L’électrochoc provoqué par l’annonce de la possible fermeture a mobilisé les pouvoirs publics locaux : le seul laboratoire de recherche du département des Deux-Sèvres a failli disparaître. Le Conseil Départemental investit pour rénover les infrastructures vieillissantes du laboratoire et finance des postes de chargés d’enseignement, animant des stages universitaires d’étudiants venant de la France entière. Les séries démographiques à long terme, décriées quelques années auparavant, se révèlent être une véritable « mine d’or » pour étudier des questions d’écologie fondamentale ou pour évaluer les effets des changements globaux dont on prend alors pleinement conscience.
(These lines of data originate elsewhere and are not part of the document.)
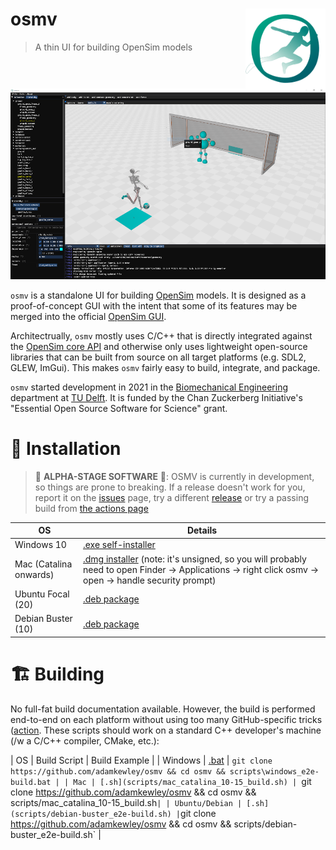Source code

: # osmv <img src="build_resources/logo.svg" align="right" alt="osmv logo" width="128" height="128" />

> A thin UI for building OpenSim models

![screenshot](screenshot.png)

`osmv` is a standalone UI for building
[OpenSim](https://github.com/opensim-org/opensim-core) models. It is
designed as a proof-of-concept GUI with the intent that some of its
features may be merged into the official [OpenSim GUI](https://github.com/opensim-org/opensim-gui).

Architectrually, `osmv` mostly uses C/C++ that is directly integrated
against the [OpenSim core API](https://github.com/opensim-org/opensim-core) and otherwise only
uses lightweight open-source libraries that can be built from source
on all target platforms (e.g. SDL2, GLEW, ImGui). This makes `osmv`
fairly easy to build, integrate, and package.

`osmv` started development in 2021 in the [Biomechanical Engineering](https://www.tudelft.nl/3me/over/afdelingen/biomechanical-engineering)
department at [TU Delft](https://www.tudelft.nl/). It is funded by the
Chan Zuckerberg Initiative's "Essential Open Source Software for
Science" grant.


# 🚀 Installation

> 🚧 **ALPHA-STAGE SOFTWARE** 🚧: OSMV is currently in development, so
> things are prone to breaking. If a release doesn't work for you,
> report it on the [issues](https://github.com/adamkewley/osmv/issues)
> page, try a different [release](https://github.com/adamkewley/osmv/issues) 
> or try a passing build from [the actions page](https://github.com/adamkewley/osmv/actions)

| OS | Details |
| - | - |
| Windows 10 | [.exe self-installer](TODO) |
| Mac (Catalina onwards) | [.dmg installer](TODO) (note: it's unsigned, so you will probably need to open Finder -> Applications -> right click osmv -> open -> handle security prompt) |
| Ubuntu Focal (20) | [.deb package](TODO) |
| Debian Buster (10) | [.deb package](TODO) |


# 🏗️  Building

No full-fat build documentation available. However, the build is
performed end-to-end on each platform without using too many
GitHub-specific tricks
([action](.github/workflows/continuous-integration-workflow.yml). These
scripts should work on a standard C++ developer's machine (/w a C/C++
compiler, CMake, etc.):

| OS | Build Script | Build Example |
| Windows | [.bat](scripts/windows_e2e-build.bat) | `git clone https://github.com/adamkewley/osmv && cd osmv && scripts\windows_e2e-build.bat |
| Mac | [.sh](scripts/mac_catalina_10-15_build.sh) | `git clone https://github.com/adamkewley/osmv && cd osmv && scripts/mac_catalina_10-15_build.sh` |
| Ubuntu/Debian | [.sh](scripts/debian-buster_e2e-build.sh) | `git clone https://github.com/adamkewley/osmv && cd osmv && scripts/debian-buster_e2e-build.sh` |

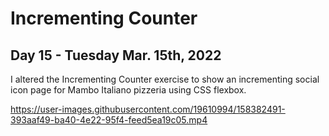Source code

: # Incrementing Counter
## Day 15 - Tuesday Mar. 15th, 2022
I altered the Incrementing Counter exercise to show an incrementing social icon page for Mambo Italiano pizzeria using CSS flexbox.

https://user-images.githubusercontent.com/19610994/158382491-393aaf49-ba40-4e22-95f4-feed5ea19c05.mp4

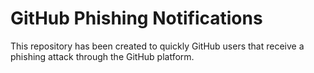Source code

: # GitHub Phishing Notifications 
This repository has been created to quickly GitHub users that receive a phishing attack through the GitHub platform. 
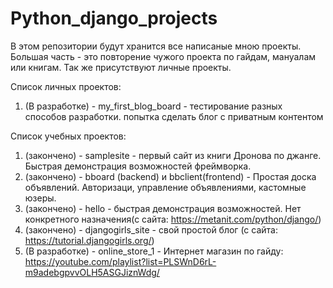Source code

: # Python_django_projects
В этом репозитории будут хранится все написаные мною проекты. Большая часть - это повторение чужого проекта по гайдам, мануалам или книгам. Так же присутствуют личные проекты.

Список личных проектов:
1) (В разработке) - my_first_blog_board - тестирование разных способов разработки. попытка сделать блог с приватным контентом



Список учебных проектов:
1) (закончено) - samplesite - первый сайт из книги Дронова по джанге. Быстрая демонстрация возможностей фреймворка.
2) (закончено) - bboard (backend) и bbclient(frontend) - Простая доска объявлений. Авторизаци, управление объявлениями, кастомные юзеры.
3) (закончено) - hello - быстрая демонстрация возможностей. Нет конкретного назначения(с сайта: https://metanit.com/python/django/)
4) (закончено) - djangogirls_site - свой простой блог (с сайта: https://tutorial.djangogirls.org/)
5) (В разработке) - online_store_1 - Интернет магазин по гайду: https://youtube.com/playlist?list=PLSWnD6rL-m9adebgpvvOLH5ASGJiznWdg/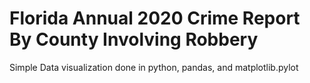 # Florida Annual 2020 Crime Report By County Involving Robbery
Simple Data visualization done in python, pandas, and matplotlib.pylot
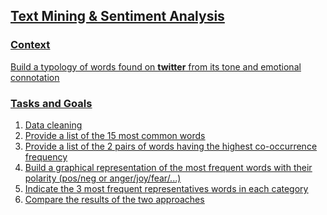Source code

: <h2><u> Text Mining & Sentiment Analysis <u></h2>

<h3> Context </h3>
<p> Build a typology of words found on <b>twitter</b> from its tone and emotional connotation </p>

<h3> Tasks and Goals </h3>
<ol>
  <li>Data cleaning</li>
  <li>Provide a list of the 15 most common words</li>
  <li>Provide a list of the 2 pairs of words having the highest co-occurrence frequency</li>
  <li>Build a graphical representation of the most frequent words with their polarity (pos/neg or anger/joy/fear/...)</li>
  <li>Indicate the 3 most frequent representatives words in each category</li>
  <li>Compare the results of the two approaches</li>
</ol>  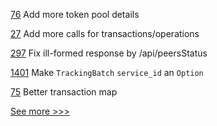 
[76](https://github.com/hyperledger/firefly-sandbox/pull/76) Add more token pool details

[27](https://github.com/hyperledger/firefly-sdk-nodejs/pull/27) Add more calls for transactions/operations

[297](https://github.com/hyperledger/blockchain-explorer/pull/297) Fix ill-formed response by /api/peersStatus

[1401](https://github.com/hyperledger/grid/pull/1401) Make `TrackingBatch` `service_id` an `Option`

[75](https://github.com/hyperledger/firefly-sandbox/pull/75) Better transaction map


[See more >>>](https://start-here.hyperledger.org/pull-requests)
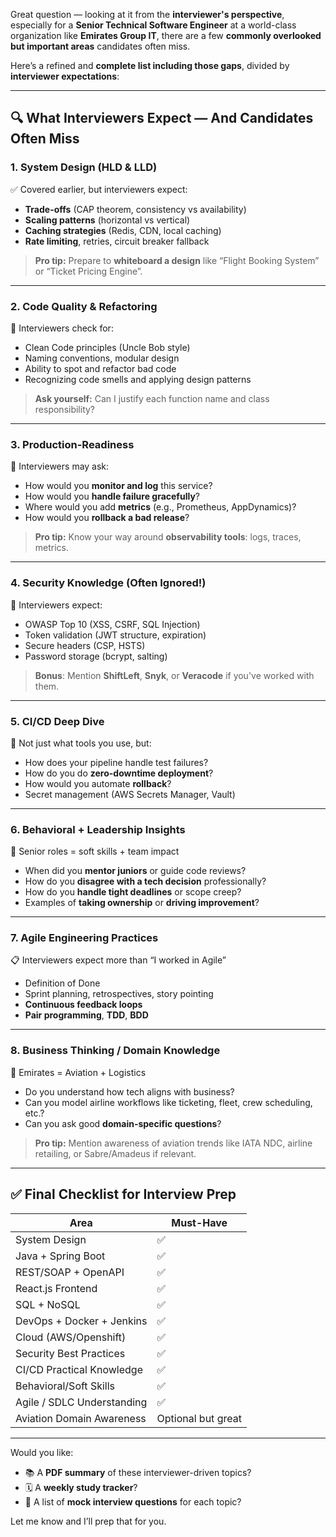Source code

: Great question — looking at it from the **interviewer's perspective**, especially for a **Senior Technical Software Engineer** at a world-class organization like **Emirates Group IT**, there are a few **commonly overlooked but important areas** candidates often miss.

Here’s a refined and **complete list including those gaps**, divided by **interviewer expectations**:

---

## 🔍 **What Interviewers Expect — And Candidates Often Miss**

### 1. **System Design (HLD & LLD)**

✅ Covered earlier, but interviewers expect:

- **Trade-offs** (CAP theorem, consistency vs availability)
- **Scaling patterns** (horizontal vs vertical)
- **Caching strategies** (Redis, CDN, local caching)
- **Rate limiting**, retries, circuit breaker fallback

> **Pro tip:** Prepare to **whiteboard a design** like “Flight Booking System” or “Ticket Pricing Engine”.

---

### 2. **Code Quality & Refactoring**

📌 Interviewers check for:

- Clean Code principles (Uncle Bob style)
- Naming conventions, modular design
- Ability to spot and refactor bad code
- Recognizing code smells and applying design patterns

> **Ask yourself:** Can I justify each function name and class responsibility?

---

### 3. **Production-Readiness**

🎯 Interviewers may ask:

- How would you **monitor and log** this service?
- How would you **handle failure gracefully**?
- Where would you add **metrics** (e.g., Prometheus, AppDynamics)?
- How would you **rollback a bad release**?

> **Pro tip:** Know your way around **observability tools**: logs, traces, metrics.

---

### 4. **Security Knowledge (Often Ignored!)**

🔐 Interviewers expect:

- OWASP Top 10 (XSS, CSRF, SQL Injection)
- Token validation (JWT structure, expiration)
- Secure headers (CSP, HSTS)
- Password storage (bcrypt, salting)

> **Bonus**: Mention **ShiftLeft**, **Snyk**, or **Veracode** if you've worked with them.

---

### 5. **CI/CD Deep Dive**

🔄 Not just what tools you use, but:

- How does your pipeline handle test failures?
- How do you do **zero-downtime deployment**?
- How would you automate **rollback**?
- Secret management (AWS Secrets Manager, Vault)

---

### 6. **Behavioral + Leadership Insights**

🧠 Senior roles = soft skills + team impact

- When did you **mentor juniors** or guide code reviews?
- How do you **disagree with a tech decision** professionally?
- How do you **handle tight deadlines** or scope creep?
- Examples of **taking ownership** or **driving improvement**?

---

### 7. **Agile Engineering Practices**

📋 Interviewers expect more than “I worked in Agile”

- Definition of Done
- Sprint planning, retrospectives, story pointing
- **Continuous feedback loops**
- **Pair programming**, **TDD**, **BDD**

---

### 8. **Business Thinking / Domain Knowledge**

💼 Emirates = Aviation + Logistics

- Do you understand how tech aligns with business?
- Can you model airline workflows like ticketing, fleet, crew scheduling, etc.?
- Can you ask good **domain-specific questions**?

> **Pro tip:** Mention awareness of aviation trends like IATA NDC, airline retailing, or Sabre/Amadeus if relevant.

---

## ✅ Final Checklist for Interview Prep

| Area                       | Must-Have          |
| -------------------------- | ------------------ |
| System Design              | ✅                 |
| Java + Spring Boot         | ✅                 |
| REST/SOAP + OpenAPI        | ✅                 |
| React.js Frontend          | ✅                 |
| SQL + NoSQL                | ✅                 |
| DevOps + Docker + Jenkins  | ✅                 |
| Cloud (AWS/Openshift)      | ✅                 |
| Security Best Practices    | ✅                 |
| CI/CD Practical Knowledge  | ✅                 |
| Behavioral/Soft Skills     | ✅                 |
| Agile / SDLC Understanding | ✅                 |
| Aviation Domain Awareness  | Optional but great |

---

Would you like:

- 📚 A **PDF summary** of these interviewer-driven topics?
- 🗓️ A **weekly study tracker**?
- 💬 A list of **mock interview questions** for each topic?

Let me know and I’ll prep that for you.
Le CEBC d’aujourd’hui garde l’empreinte de ses orientations initiales. Notre laboratoire reste un leader au niveau national et international dans le domaine de l’étude du comportement animal par la bio-télémétrie et le bio-logging (enregistreurs munis de capteurs miniaturisés attachés à des animaux pour l’enregistrement de données sur leurs mouvements, comportements, physiologie et/ou leur environnement). La première balise Argos a été posée avec succès sur un oiseau, le grand albatros, en 1990 par des chercheurs du laboratoire. Plus récemment, le laboratoire est impliqué dans le développement de nouvelles générations de balises, qui déployées sur des phoques, permettent d’échantillonner les paramètres océanographiques tout en étudiant leur comportement. Les grands albatros deviennent ainsi des garde-côtes qui repèrent les navires de pêche illégaux. Un deuxième héritage est le laboratoire d’analyses hormonales et biologiques avec des savoir-faire uniques au monde pour doser les hormones hypophysaires à partir de minuscules prélèvements sanguins. La vision du Pr Grassé se réalise.
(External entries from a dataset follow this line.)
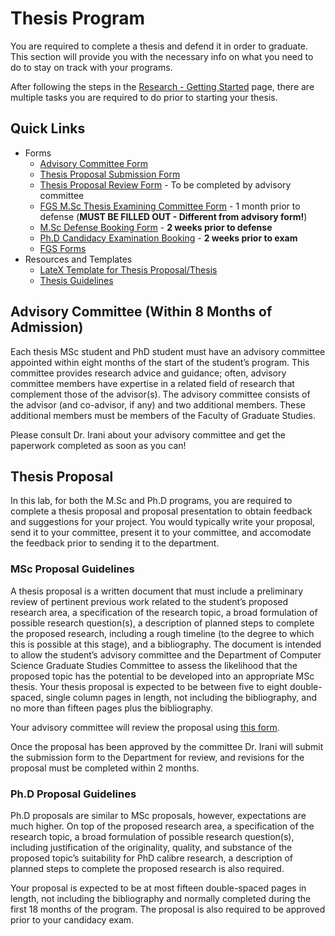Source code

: # Thesis Program

You are required to complete a thesis and defend it in order to graduate. This section will provide you with the necessary info on what you need to do to stay on track with your programs.

After following the steps in the [Research - Getting Started](research/startresearch) page, there are multiple tasks you are required to do prior to starting your thesis.

## Quick Links

* Forms
    * [Advisory Committee Form](http://www.sci.umanitoba.ca/cs/wp-content/uploads/sites/3/2018/08/msc_advisory_committee_form.pdf)
    * [Thesis Proposal Submission Form](http://www.sci.umanitoba.ca/cs/wp-content/uploads/sites/3/2018/08/msc_proposal_submission_form.pdf)
    * [Thesis Proposal Review Form](http://www.sci.umanitoba.ca/cs/wp-content/uploads/sites/3/2020/01/MSCThesisProposalReviewForm.doc)  - To be completed by advisory committee
    * [FGS M.Sc Thesis Examining Committee Form](http://umanitoba.ca/faculties/graduate_studies/forms/index.html) - 1 month prior to defense (**MUST BE FILLED OUT - Different from advisory form!**)
    * [M.Sc Defense Booking Form](http://www.sci.umanitoba.ca/cs/wp-content/uploads/sites/3/2018/08/defense_booking_form.doc) - **2 weeks prior to defense**
    * [Ph.D Candidacy Examination Booking](http://www.sci.umanitoba.ca/cs/wp-content/uploads/sites/3/2018/08/candidacy_booking_form.pdf) - **2 weeks prior to exam**
    * [FGS Forms](http://umanitoba.ca/faculties/graduate_studies/forms/index.html)
* Resources and Templates
    * [LateX Template for Thesis Proposal/Thesis](http://cs.umanitoba.ca/perch/resources/1343664395thesistemplate-1.zip)
    * [Thesis Guidelines](http://umanitoba.ca/faculties/graduate_studies/thesis/guidelines.html)

## Advisory Committee (Within 8 Months of Admission)

Each thesis MSc student and PhD student must have an advisory committee appointed within eight months of the start of the student’s program. This committee provides research advice and guidance; often, advisory committee members have expertise in a related field of research that complement those of the advisor(s). The advisory committee consists of the advisor (and co-advisor, if any) and two additional members. These additional members must be members of the Faculty of Graduate Studies.

Please consult Dr. Irani about your advisory committee and get the paperwork completed as soon as you can!

## Thesis Proposal

In this lab, for both the M.Sc and Ph.D programs, you are required to complete a thesis proposal and proposal presentation to obtain feedback and suggestions for your project. You would typically write your proposal, send it to your committee, present it to your committee, and accomodate the feedback prior to sending it to the department.

### MSc Proposal Guidelines
A thesis proposal is a written document that must include a preliminary review of pertinent previous work related to the student’s proposed research area, a specification of the research topic, a broad formulation of possible research question(s), a description of planned steps to complete the proposed research, including a rough timeline (to the degree to which this is possible at this stage), and a bibliography. The document is intended to allow the student’s advisory committee and the Department of Computer Science Graduate Studies Committee to assess the likelihood that the proposed topic has the potential to be developed into an appropriate MSc thesis.
Your thesis proposal is expected to be between five to eight double-spaced, single column pages in length, not including the bibliography, and no more than fifteen pages plus the bibliography.

Your advisory committee will review the proposal using [this form](http://www.sci.umanitoba.ca/cs/wp-content/uploads/sites/3/2020/01/MSCThesisProposalReviewForm.doc).

Once the proposal has been approved by the committee Dr. Irani will submit the submission form to the Department for review, and revisions for the proposal must be completed within 2 months.

### Ph.D Proposal Guidelines

Ph.D proposals are similar to MSc proposals, however, expectations are much higher. On top of the proposed research area, a specification of the research topic, a broad formulation of possible research question(s), including justification of the originality, quality, and substance of the proposed topic’s suitability for PhD calibre research, a description of planned steps to complete the proposed research is also required.

Your proposal is expected to be at most fifteen double-spaced pages in length, not including the bibliography and normally completed during the first 18 months of the program. The proposal is also required to be approved prior to your candidacy exam.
1999, nouveau coup dur ! 40 % des toitures du laboratoire s’envolent lors de la tempête de décembre ! Il faudra toute la volonté du nouveau directeur, Patrick Duncan, et le soutien du CNRS, Bernard Pau et Bernard Delay, pour remettre en état le laboratoire et transformer ce « désastre » en opportunité pour le moderniser : nouveau laboratoire de biochimie, création de chambres d’accueil de 40 étudiants, création d’une nouvelle bibliothèque. L’Europe et les collectivités territoriales se mobilisent une fois encore avec le CNRS. Les toitures changent de couleur, le gris est abandonné au profit du rouge !

Ce qui est maintenant devenu le Centre d’Etudes Biologiques de Chizé diversifie ses activités de recherche, notamment sur la biodiversité dans les écosystèmes locaux (forêts, bocages, marais) avec la mise en place de la Zone-Atelier du Val de Sèvre. Le laboratoire s’ouvre davantage encore à l’international. Trois équipes de recherche sont mises en place dont les thèmes centraux sont : étude de la dynamique de la biodiversité dans les systèmes agricoles (Agripop), adaptation et réponses écophysiologiques aux stress environnementaux (Ecophy), et étude de l’écologie des prédateurs marins (Prédateurs marins). Par ailleurs, les programmes visant à assurer la conservation des milieux et des espèces et dérivant directement des recherches conduites au CEBC se multiplient. De nombreux documentaires, reportages, livres présentent les études réalisées par les chercheurs du laboratoire. Vincent Bretagnolle, Xavier Bonnet et Christophe Guinet assurent successivement la direction du CEBC. En 2009, Henri Weimerskirch reçoit la médaille d’argent du CNRS pour ses travaux sur l’écologie des oiseaux marins. Charline Parenteau, responsable du laboratoire d’analyse biologique, est médaillée du Prix Cristal du CNRS, en 2017, pour sa créativité, l’excellence de son travail et sa contribution aux côtés des chercheurs.

Au 1er janvier 2014, le CEBC, qui est alors la dernière Unité propre du CNRS dépendant de l’institut Ecologie Environnement (INEE), s’associe avec l’Université de la Rochelle. Avec ce mariage, le CEBC s’insère formellement dans le tissu universitaire français en accueillant des enseignants chercheurs. Cette association permet l’émergence de pôles de compétences majeurs pour l’étude de l’écologie des oiseaux et mammifères marins et pour la mesure des effets des contaminants sur les animaux sauvages. Au fil des ans, la notoriété du laboratoire continue à s’accroître sur le plan national et international. Le CEBC est aujourd’hui considéré par les instances d’évaluation comme un laboratoire d’exception dans le domaine de l’écologie.